Mit dem koptischen Intellektuellen Samir Morcos gehört erstmals ein Christ zum engsten Kreis um den ägyptischen Präsidenten. Er ist aber nur Assistent und nicht Vize-Präsident.
Samir Morcos, die Politologin Pakinam al-Sharkawi und zwei Vertreter islamistischer Parteien haben einen etwas sonderbaren Titel. Sie sind Assistenten des ägyptischen Präsidenten. Eigentlich hatte Mohammed Morsi im Wahlkampf versprochen, einen Christen und eine Frau zu Vizepräsidenten zu küren. Das hätte auch bedeutet, dass einer der beiden ins Präsidentenamt hätte nachrücken können, im Fall dass Morsi etwas zustösst. Von einer Frau oder einem Christen regiert zu werden, ist aber für die ultrakonservativen Salafisten ausgeschlossen. Deshalb hat der Präsident den Kompromiss mit den Assistenten gewählt.
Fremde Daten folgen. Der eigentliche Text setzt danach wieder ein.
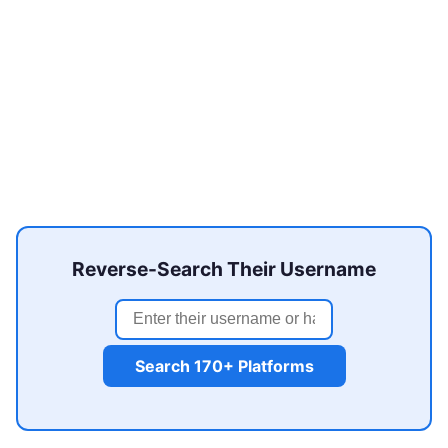
Reverse-Search Their Username
Search 170+ Platforms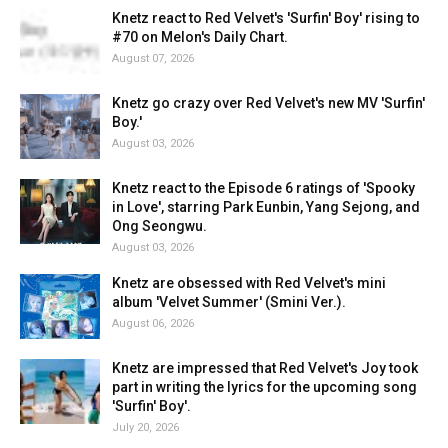
Knetz react to Red Velvet's 'Surfin' Boy' rising to
#70 on Melon's Daily Chart.
August 07, 2026
Knetz go crazy over Red Velvet's new MV 'Surfin'
Boy.'
August 03, 2026
Knetz react to the Episode 6 ratings of 'Spooky
in Love', starring Park Eunbin, Yang Sejong, and
Ong Seongwu.
August 03, 2026
Knetz are obsessed with Red Velvet's mini
album 'Velvet Summer' (Smini Ver.).
August 06, 2026
Knetz are impressed that Red Velvet's Joy took
part in writing the lyrics for the upcoming song
'Surfin' Boy'.
July 20, 2026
Fingerabdruck hinterlassen
Morcos stört sich nicht am Titel. Er empfindet diese Ernennung keinesfalls nur als Dekoration für den Präsidenten sondern als Funktion mit Gewicht, in der er seine Ideen umsetzen könne, wie er gegenüber der Tageszeitung «Sharq al-Awsat» erklärte. Entweder, er könne einen Fingerabdruck hinterlassen oder er gehe, meinte er weiter. Diese Berufung ist für ihn ein Erfolg der Revolution, weil sie die Tür für Menschen ausserhalb der bisherigen Führungselite geöffnet habe und das System des allmächtigen Pharao durch einen Präsidenten ersetzt worden sei, der in einem Team mit Spezialisten arbeitet.
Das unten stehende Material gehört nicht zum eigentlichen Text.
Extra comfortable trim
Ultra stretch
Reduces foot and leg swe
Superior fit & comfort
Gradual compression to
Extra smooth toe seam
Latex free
In Morsis Team ist er zuständig für das Dossier demokratische Transformation, was seiner Meinung nach viel umfangreicher ist als das Thema Christen und ihm die Möglichkeit gibt, mit allen gesellschaftlichen Kräften zusammen zu arbeiten. Erste praktische Erfahrungen hat er seit einem Jahr bereits als stellvertretender Gouverneur von Nord-Kairo sammeln können, der Gegend in der er geboren wurde und aufgewachsen ist.
Verfechter des Bürgerprinzips
Wenn der 61-jährige nach seiner Identität gefragt wird, sagt er als erstes «Ägypter». Seine Arbeit als Forscher, Mitarbeiter von Entwicklungsorganisationen und Publizist war in den letzten Jahrzehnten nicht nur geprägt vom interreligiösen Dialog, vor allem propagierte er das Bürgerprinzip. Die Kopten, die rund sechs bis zehn Prozent der ägyptischen Bevölkerung ausmachen, sind für ihn deshalb nicht eine Minderheit, sondern ganz einfach ägyptische Bürger. Allen Bürgern die gleichen Rechte garantieren und Gerechtigkeit für alle schaffen, so sieht er die Lösung für die Diskriminierungen, über die sich Christen aber auch Frauen beklagen. Der unabhängige, liberale, christliche Intellektuelle hat schon in der Vergangenheit gegen den Ausschluss der Muslimbrüder gekämpft, weil sie eine politische Realität seien und immer das Konzept eines «mehrfarbigen» Landes vertreten.
Die Position der ersten Christen im Präsidentenpalast wird keine einfache sein. Die Erwartungen an Morcos sind hoch und die Dominanz der Islamisten im Team eine Tatsache.